Watch: Signs of a high-functioning alcoholic
The incident in lockdown over the garden fence may have been embarrassing for Maskery but it was also the defining moment that she started her journey towards going alcohol-free.
The following morning, an advert for alcohol coach Simon Chapple popped up on her social media feed. Although Maskery put off contacting him for many months, she eventually started coaching sessions with him via Zoom.
"During our initial sessions I was still drinking and felt like a fraud because Simon was investing his time in me but I was too scared to give up drinking," she says.
"But with Simon’s help and support – along with people I had chosen to tell – within four weeks I started to realise that I wasn’t craving alcohol all the time.
"I started to educate myself about the physiological effects that alcohol was having on my body. I read books such as The Naked Mind by Annie Grace and also Simon’s book The Sober Survival Guide which has been equally helpful to my success."
"I am now over 11 months sober and I feel so much better," Maskery continues. "I feel that I’m in control of my life for the first time since I was a teenager.
"The question I ask myself is: Do I miss alcohol? And the answer is ‘yes’. But I would miss my new life more now. I feel totally free.
"My eight-year-old son is now a great supporter and I feel proud of what I’ve achieved. I am a better mother and my relationship with my partner is improving.

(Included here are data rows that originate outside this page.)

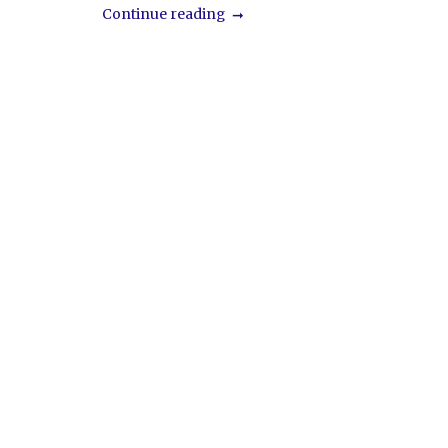
Continue reading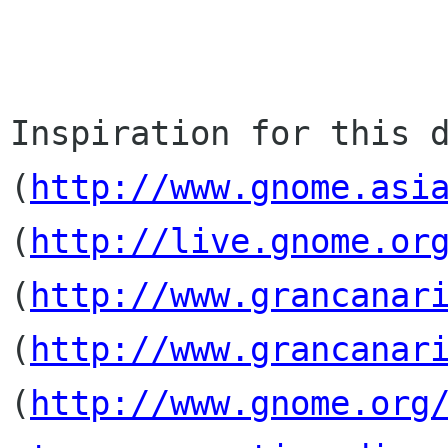
Inspiration for this d
(
http://www.gnome.asi
(
http://live.gnome.or
(
http://www.grancanar
(
http://www.grancanar
(
http://www.gnome.org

"I have told all my colleagues at work and even posted a YouTube interview that I did with Simon at 100 days sober. The feedback and support have been immense.
‘Even before I started the journey to become alcohol free I always knew I wanted to be a success so I could help break down the stigma around alcohol addiction and get people talking about it. If I can help at least one person not go through the torture I have been through, I will be happy.